[Document passage]

• • •

Kent Ranger 24 was manufactured in Washington ... not to be confused with the Gary Mull designed Ranger built by Jensen Marine in Southern California.

Whatever you decide upon ... wishing you well ... staying in that size minimizes replacement costs for sails, rigging and outboard (if needed) ...


----------



## Cal28 (Jul 6, 2009)

thomasward00 said:


> I"m in the same boat as you, I'm down here in SE Louisiana and will be sailing Lake Pontchartrain and eventually the Gulf. My budget will be between 2k-3k, I will be keeping the boat in a slip. In our price range it seems as through Catalina and O'day 22 ft'ers from the 70's or 80's is in our price range. Since the economy is bad and the market seems saturated, I will be waiting until maybe late October or November to purchase, everyone tells me that I can get a better deal.
> 
> With the economy being in the tank, people are hurting for money, there are great deals out there now.


Thomas ...

there are alot of deals our there ... but there is also alot of junk ... as you plan on taking her out into the Gulf ... make sure you know what you are getting ... (I'm sure you have read SailingDog's Boat Inspection Trip Tips here) ...

My advice would be to make sure you are well aware of the cost of new rigging (standing and running), associated deck hardware, new/used sails and a good running outboard before you go looking seriously at any boat ... if you have to replace any/all ... and then if it makes sense and you find one that seems good to you ... pull the trigger


----------



## thomasward00 (Jul 24, 2011)

Cal28 said:


> Thomas ...
> 
> there are alot of deals our there ... but there is also alot of junk ... as you plan on taking her out into the Gulf ... make sure you know what you are getting ... (I'm sure you have read SailingDog's Boat Inspection Trip Tips here) ...

• • •

[Record set]

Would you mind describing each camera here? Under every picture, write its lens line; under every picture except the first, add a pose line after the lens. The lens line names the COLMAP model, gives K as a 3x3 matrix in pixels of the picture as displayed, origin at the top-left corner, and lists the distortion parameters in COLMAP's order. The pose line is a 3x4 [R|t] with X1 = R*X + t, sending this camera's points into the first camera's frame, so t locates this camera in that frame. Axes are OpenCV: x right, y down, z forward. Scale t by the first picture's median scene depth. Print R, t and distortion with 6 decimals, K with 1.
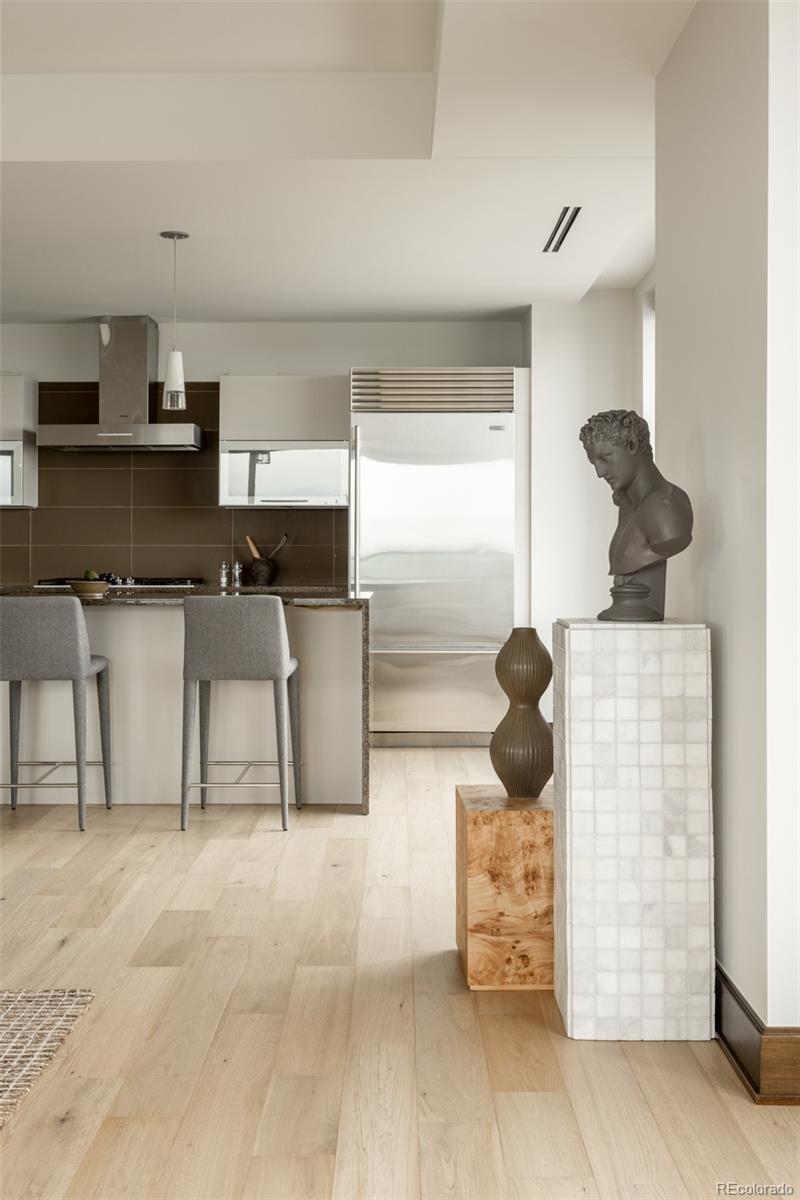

• • •

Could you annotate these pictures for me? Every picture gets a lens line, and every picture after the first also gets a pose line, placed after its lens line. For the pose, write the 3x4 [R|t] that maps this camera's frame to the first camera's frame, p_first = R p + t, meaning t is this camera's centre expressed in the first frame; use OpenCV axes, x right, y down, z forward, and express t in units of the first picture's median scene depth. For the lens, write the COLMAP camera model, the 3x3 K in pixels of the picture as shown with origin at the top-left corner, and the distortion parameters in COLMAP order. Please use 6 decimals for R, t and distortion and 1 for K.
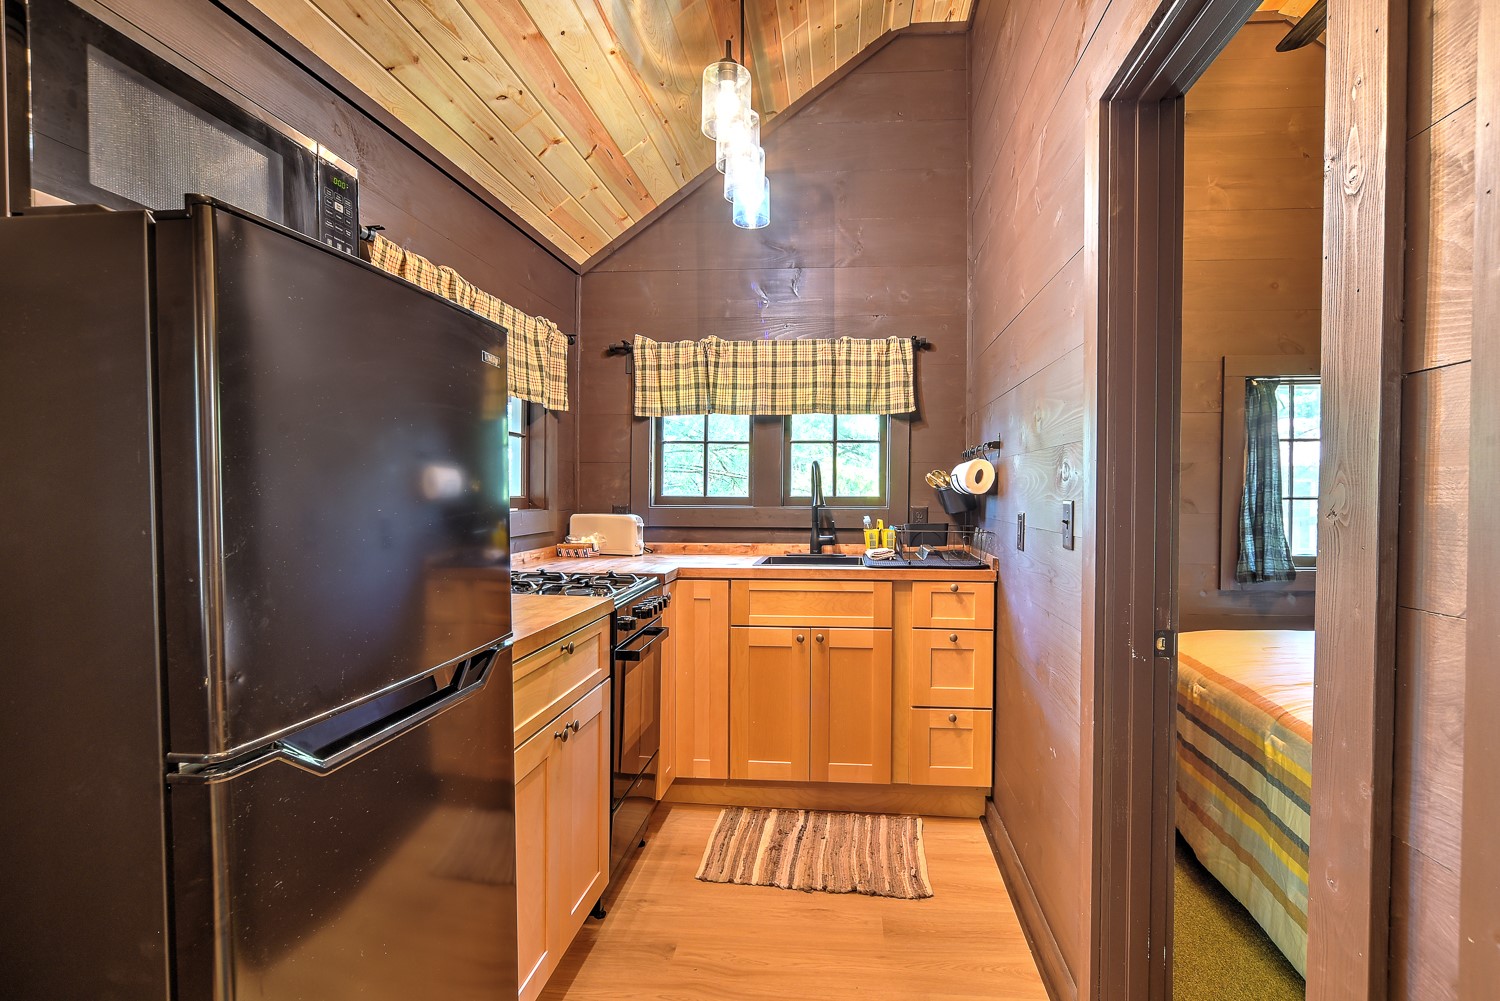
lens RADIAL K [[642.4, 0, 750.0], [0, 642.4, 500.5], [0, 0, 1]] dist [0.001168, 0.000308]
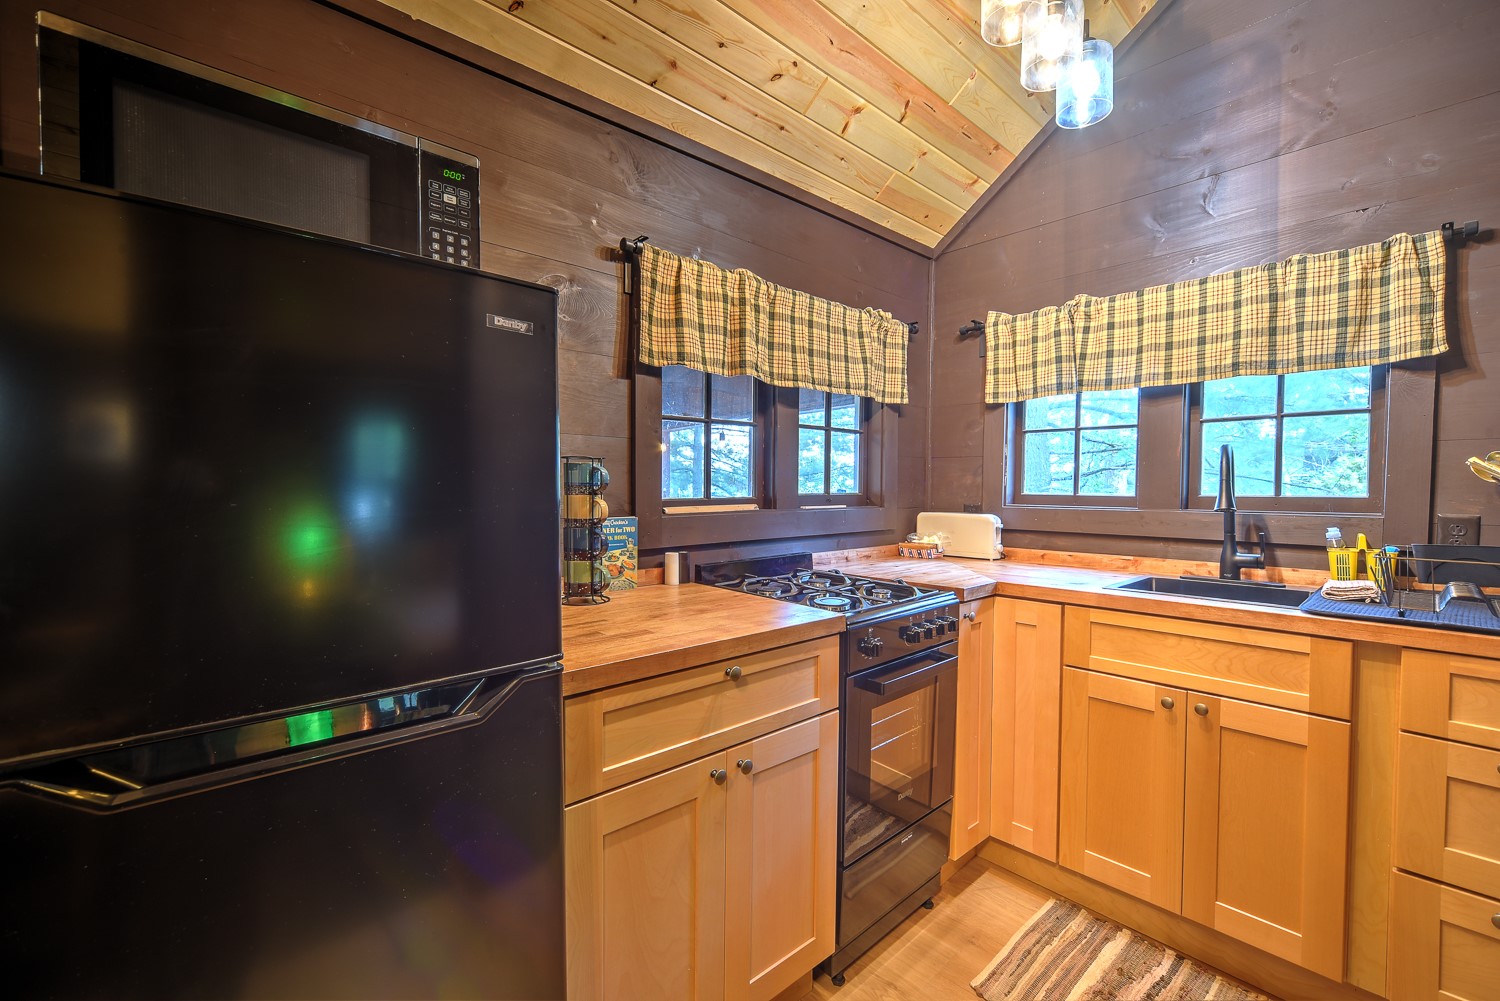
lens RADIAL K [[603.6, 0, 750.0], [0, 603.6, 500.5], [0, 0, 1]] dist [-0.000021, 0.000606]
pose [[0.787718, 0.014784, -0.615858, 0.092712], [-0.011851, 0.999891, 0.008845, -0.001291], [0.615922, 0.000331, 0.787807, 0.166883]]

• • •

[Tasks to perform]
1 - In the forum thread about buying a small sailboat, what budget range does thomasward00 give for the purchase?
2 - Extend the sailboat-buying forum thread from its last line onward.

[Responses by task]
1 - Between 2k and 3k.

2 -
> 
> My advice would be to make sure you are well aware of the cost of new rigging (standing and running), associated deck hardware, new/used sails and a good running outboard before you go looking seriously at any boat ... if you have to replace any/all ... and then if it makes sense and you find one that seems good to you ... pull the trigger


I know several very experienced Sailboat owners that have all offered to come along and inspect before purchase, they will also take it out on sea trial with me.

It seems as though the beast boats under 3K are older Cat and O'Day 22's, the Sails and outboards for those boats are not all that expensive...

It also seems as though most boats in that make and price range, advertise good or new sails and good outboards. My best friend is also into powerboating and does his own fiberglass work at a local boatyard.

I'd rather get a Cat 22 in decent condition than a higher end boat that is in bad condition.


----------



## thomasward00 (Jul 24, 2011)

Cal28 said:


> Thomas ...
> 
> there are alot of deals our there ... but there is also alot of junk ... as you plan on taking her out into the Gulf ... make sure you know what you are getting ... (I'm sure you have read SailingDog's Boat Inspection Trip Tips here) ...
> 
> My advice would be to make sure you are well aware of the cost of new rigging (standing and running), associated deck hardware, new/used sails and a good running outboard before you go looking seriously at any boat ... if you have to replace any/all ... and then if it makes sense and you find one that seems good to you ... pull the trigger


I want to be sailing for at least a year or so before heading into the Gulf on a 22ft boat, I'll just cruise around Lake Pontchartrain for a while, learning how to sail.

Thanks for the help


----------



## olson34 (Oct 13, 2000)

Cal28 said:


> aimcat ...
> 
> there were 2 separate manufacturers of Rangers ...
> 
> ...


"Ranger Yachts" never built a 24. They did have a great sailing 23 and a 26.

The Ray Richards-designed Ranger 24 was built by Ranger Boats in Kent WA. Fast and easily handled. Fin keel with internal lead ballast.
It is a great all around design. I owned the smaller R-20 for five years and used to crew on a 24. Those boats also have positive foam floatation, which some find quite reassuring.

Best,
LB


----------



## rwall10597 (Aug 17, 2011)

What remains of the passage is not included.